My father liked to order things off the menu he had never eaten and then cheerfully attempt to get his children to try them. This is a cheerful kind of cruelty that I have inherited. We often told the story in later years of the time we ordered sea urchins in a dingy chinese restaurant in New York. The consensus was that the sea urchins weren’t actually dead when they got to the table. They would go in your mouth and when they discovered you were attempting to chew on them they would quickly flee to the other side of your mouth. Being a very low life form once you had succeeded in biting them in two your reward was two panic sea urchins in your mouth.

I’m reminded of this story by the fun people are having with neologisms these days. For example blog, or folksonomy. A neologism is rarely a very highly evolved creature, which makes it hard to pin down. But there in lies the fun. You can have entire conferences about a single word because collectively nobody really knows what the word means. These littoral zones are full of odd creatures. The tide of Moore’s law and his friends keeps rising. The cheerfully cruel keep finding things to order off the menu.

But, before I got taken prisoner by that nostalgic reminding, what I want to say something about is this definition of ontology that Clay posted this morning.

The definition of ontology I’m referring to is derived more from AI than philosophy: a formal, explicit specification of a shared conceptualization. (Other glosses of this AI-flavored view can be found using Google for define:ontology.) It is that view that I am objecting to.

Now I don’t want to get drawn into the fun that Clays having – bear baiting the information sciences.

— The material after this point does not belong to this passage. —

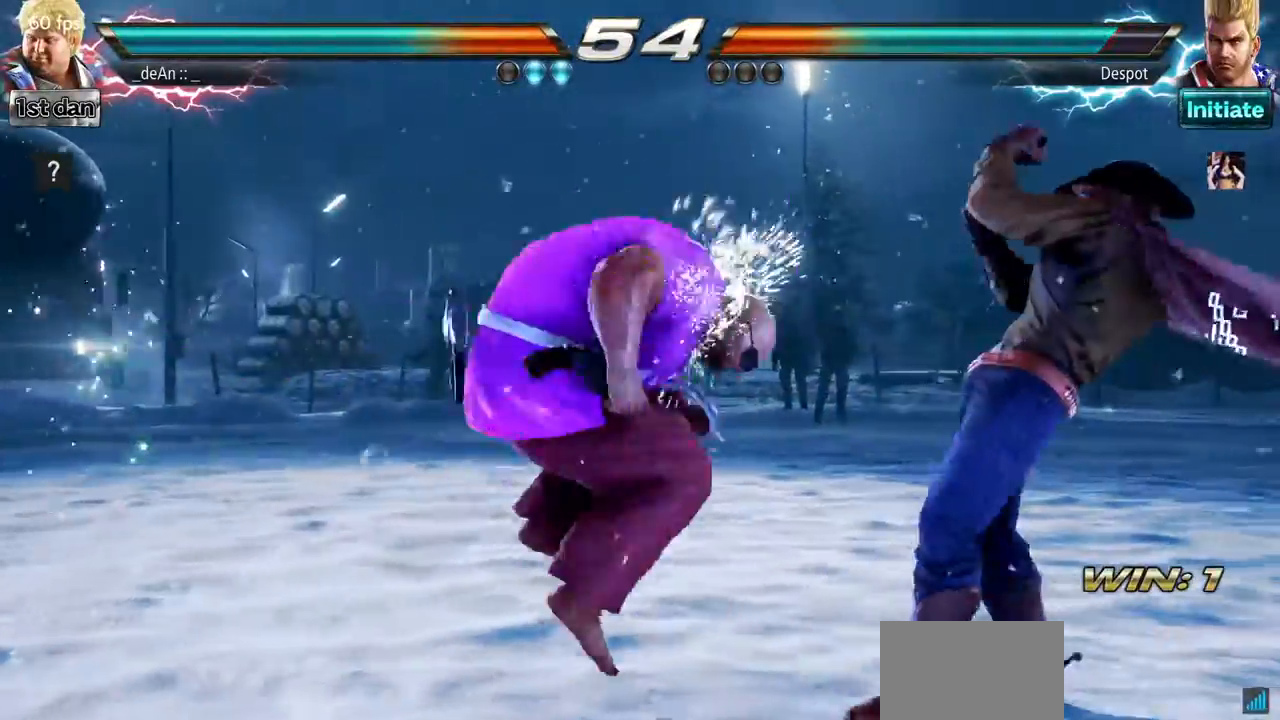
{"buttons": [], "left_stick": "center"}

What I do want to do is point out that the function of these “explicit specifications of a shared conceptualization” is not just to provide a an solid outcome to the fun-for-all neologism game.

The purpose of these labors is to create shared conceptualizations, explicit specifications, that enable a more casual acts of exchange between parties. The labor to create an ontology isn’t navel gazing. It isn’t about ordering books on the library shelves. It isn’t about stuffing your books worth of knowledge, a tasty chicken salad between two dry crusts – the table of contents and the index.

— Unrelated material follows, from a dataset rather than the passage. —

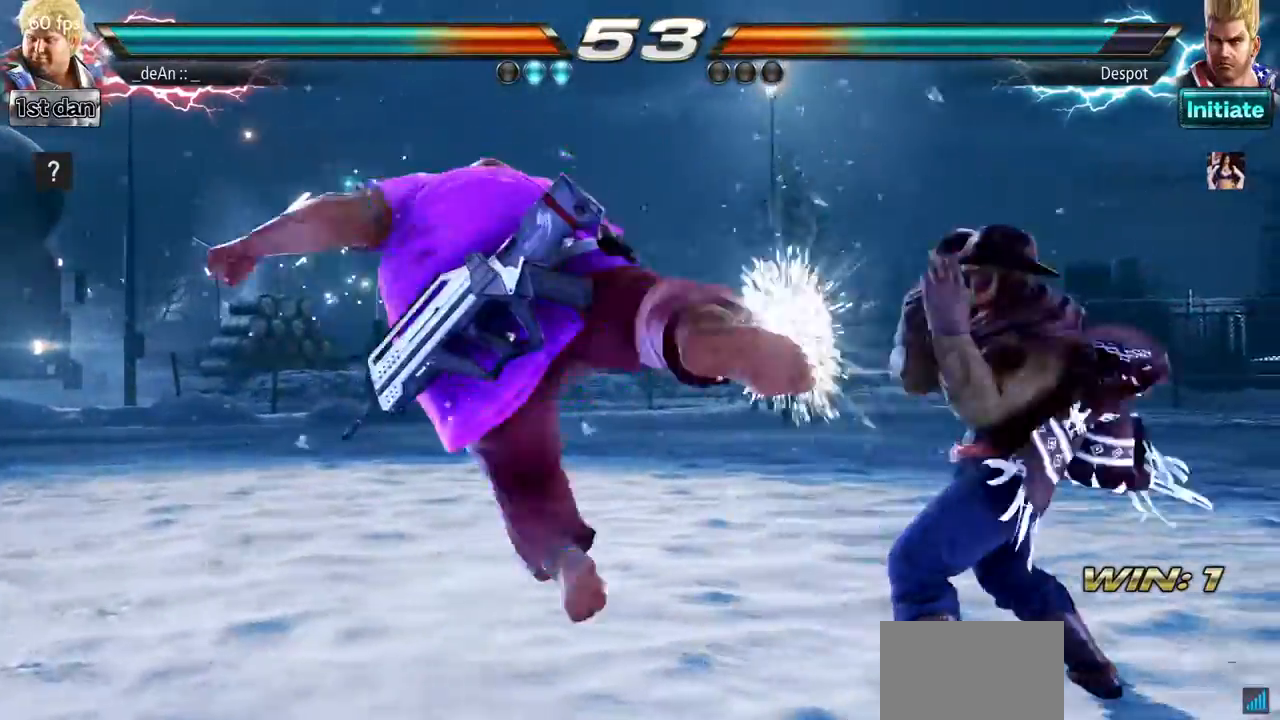
{"buttons": ["TRIANGLE"], "left_stick": "center", "events": [[350, "TRIANGLE", "down"]]}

It’s about enabling a commerce of transactions that take place upon that ontology. Thus a system of weights and measures is an ontology over the problem of measurement and enables exchanges to take place without having to negotiate from scratch each time, probably with the help of lawyer, the meaning of a cord each time you order fire wood. And, weights and measures are only the tip of the iceberg provide the foundation for efficient commerce.

But it’s not just commerce, ontology provide the vocabulary that enables one to describe the weather all over the planet and in turn predict tomorrow’s snow storm. It provides the the opportunity to notice the planet is getting warmer and to decide that – holly crap – it’s true!

To rail against ontology is to rail against both the scientific method and modern capitalism. That’s not a little sand castle on the beach soon to be rolled over by the rising tide. Unlike say Journalism v.s. blogs, it’s not a institution who’s distribution channel is being disintermediated by Mr. Moore and his friends. Those two are very big sand castles. They will be, they are being, reshaped by these processes but they will still stand when it’s over.


What really caught my attention in Clay’s quote was “shared conceptualizations.” Why? Because sharing, is to me, an arc in a graph; and that means network, which means network effect, which means we can start to talk about Reed’s law; power-laws, etc. It implies that each ontology forms a group in the network of actors. To worry about big, durable, or well founded these groups are it to miss the point of what’s happening. It’s the quantity, once again, that counts.

What we are seeing around what is currently labeled as folksonomy is a bloom of tiny groups that have rendezvous around some primitive ontology. For example consider this group at flickr. A small group of people stitching together a quilt. Each one creating a square. They are going to auction it on eBay to raise funds for tsunami victims. For a while they have taken ownership of the word quilt.

What’s not to like? The kinds of ontology that is emerging in examples like that is smaller than your classic ontologies. These are not likely to predict global warming, but they are certainly heart warming.

This is the long tail story from another angle. The huge numbers, excruciating mind boggling diversity, billions and billions of tiny effects that sum up to something huge.